Melt 2 Tbsp of the clarified butter in a large, heavy skillet (preferably cast-iron) over medium heat until melted and hot, but not smoking. In batches, add the dough rounds to the skillet. Cook, adjusting the heat as needed so the muffins brown without scorching, adding more clarified butter as needed. The undersides should be nicely browned, about 6 minutes. Turn and cook until the other sides are browned and the muffins are puffed, about 6 minutes more. Transfer to a paper towel–lined half-sheet pan and let cool. (It will be tempting to eat these hot off the griddle, but let them stand for at least 20 minutes to complete the cooking with carry-over heat.) Repeat with the remaining muffins, wiping the cornmeal out of the skillet with paper towels and adding more clarified butter as needed.

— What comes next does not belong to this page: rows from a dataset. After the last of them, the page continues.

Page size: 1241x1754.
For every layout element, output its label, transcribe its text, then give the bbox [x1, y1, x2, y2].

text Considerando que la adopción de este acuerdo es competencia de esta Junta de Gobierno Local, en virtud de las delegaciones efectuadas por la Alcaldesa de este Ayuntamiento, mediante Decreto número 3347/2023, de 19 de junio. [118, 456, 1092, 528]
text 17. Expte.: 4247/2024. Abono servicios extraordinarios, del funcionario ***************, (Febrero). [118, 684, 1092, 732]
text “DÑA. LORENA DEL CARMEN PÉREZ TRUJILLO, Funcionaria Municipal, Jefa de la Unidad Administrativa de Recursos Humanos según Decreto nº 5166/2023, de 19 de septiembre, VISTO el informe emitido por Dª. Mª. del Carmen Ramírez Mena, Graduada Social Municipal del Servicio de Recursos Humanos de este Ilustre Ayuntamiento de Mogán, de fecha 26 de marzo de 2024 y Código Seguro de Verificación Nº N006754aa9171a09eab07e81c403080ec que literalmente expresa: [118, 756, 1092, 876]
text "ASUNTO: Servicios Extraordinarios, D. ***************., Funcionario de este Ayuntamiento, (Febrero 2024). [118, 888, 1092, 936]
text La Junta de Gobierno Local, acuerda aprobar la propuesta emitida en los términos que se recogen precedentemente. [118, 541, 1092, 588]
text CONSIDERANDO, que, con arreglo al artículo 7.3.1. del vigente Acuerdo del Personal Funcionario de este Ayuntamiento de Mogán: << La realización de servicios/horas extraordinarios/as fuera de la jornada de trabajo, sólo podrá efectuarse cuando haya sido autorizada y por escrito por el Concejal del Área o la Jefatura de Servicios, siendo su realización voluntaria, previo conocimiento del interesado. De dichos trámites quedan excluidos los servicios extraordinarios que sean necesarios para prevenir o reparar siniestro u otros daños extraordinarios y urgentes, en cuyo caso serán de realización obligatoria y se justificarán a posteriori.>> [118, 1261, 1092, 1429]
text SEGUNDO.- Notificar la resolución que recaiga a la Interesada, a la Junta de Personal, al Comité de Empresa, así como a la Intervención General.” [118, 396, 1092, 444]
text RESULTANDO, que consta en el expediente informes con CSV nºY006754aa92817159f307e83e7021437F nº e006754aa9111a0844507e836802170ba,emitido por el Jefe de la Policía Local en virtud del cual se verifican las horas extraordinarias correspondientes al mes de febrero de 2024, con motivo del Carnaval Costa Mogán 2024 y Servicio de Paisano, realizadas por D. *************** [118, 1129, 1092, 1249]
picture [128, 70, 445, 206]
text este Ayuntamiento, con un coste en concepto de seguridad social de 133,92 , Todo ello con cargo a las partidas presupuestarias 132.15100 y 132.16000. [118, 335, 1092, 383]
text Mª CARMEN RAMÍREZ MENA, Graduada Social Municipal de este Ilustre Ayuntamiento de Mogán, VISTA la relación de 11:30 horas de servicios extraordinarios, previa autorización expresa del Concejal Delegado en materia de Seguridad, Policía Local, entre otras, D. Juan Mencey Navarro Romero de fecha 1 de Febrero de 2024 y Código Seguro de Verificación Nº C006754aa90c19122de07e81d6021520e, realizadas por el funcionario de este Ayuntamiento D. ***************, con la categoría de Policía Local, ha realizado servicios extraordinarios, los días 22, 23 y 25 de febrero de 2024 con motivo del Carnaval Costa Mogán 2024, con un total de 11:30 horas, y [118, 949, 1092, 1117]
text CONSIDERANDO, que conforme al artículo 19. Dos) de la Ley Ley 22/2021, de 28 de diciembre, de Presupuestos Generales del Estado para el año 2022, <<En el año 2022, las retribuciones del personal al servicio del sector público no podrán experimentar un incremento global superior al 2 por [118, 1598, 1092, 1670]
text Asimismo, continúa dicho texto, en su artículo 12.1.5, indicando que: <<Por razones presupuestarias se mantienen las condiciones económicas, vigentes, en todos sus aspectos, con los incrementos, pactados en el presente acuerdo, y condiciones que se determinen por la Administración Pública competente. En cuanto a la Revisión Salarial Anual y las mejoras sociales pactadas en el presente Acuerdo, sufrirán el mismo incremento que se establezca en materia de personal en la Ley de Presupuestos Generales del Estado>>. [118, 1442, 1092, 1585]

Split each muffin in half horizontally with a serrated knife. Toast in a broiler or toaster oven (they may be too thick for a standard toaster) until lightly browned. Serve hot. (The muffins can be stored in an airtight container at room temperature for up to 2 days.)
To make the clarified butter: Melt the butter in a small saucepan over medium heat until completely melted and boiling. Cook until the butter stops sputtering, about 1 minute. Remove from the heat and let stand for 5 minutes. Skim the foam from the surface of the butter.
Line a wire sieve with dampened, wrung-out cheesecloth and place over a medium bowl. Carefully pour the clear, yellow melted butter through the sieve, leaving the milky residue behind in the saucepan. (Discard the residue.) Pour into a small container and cover. Refrigerate until ready to use.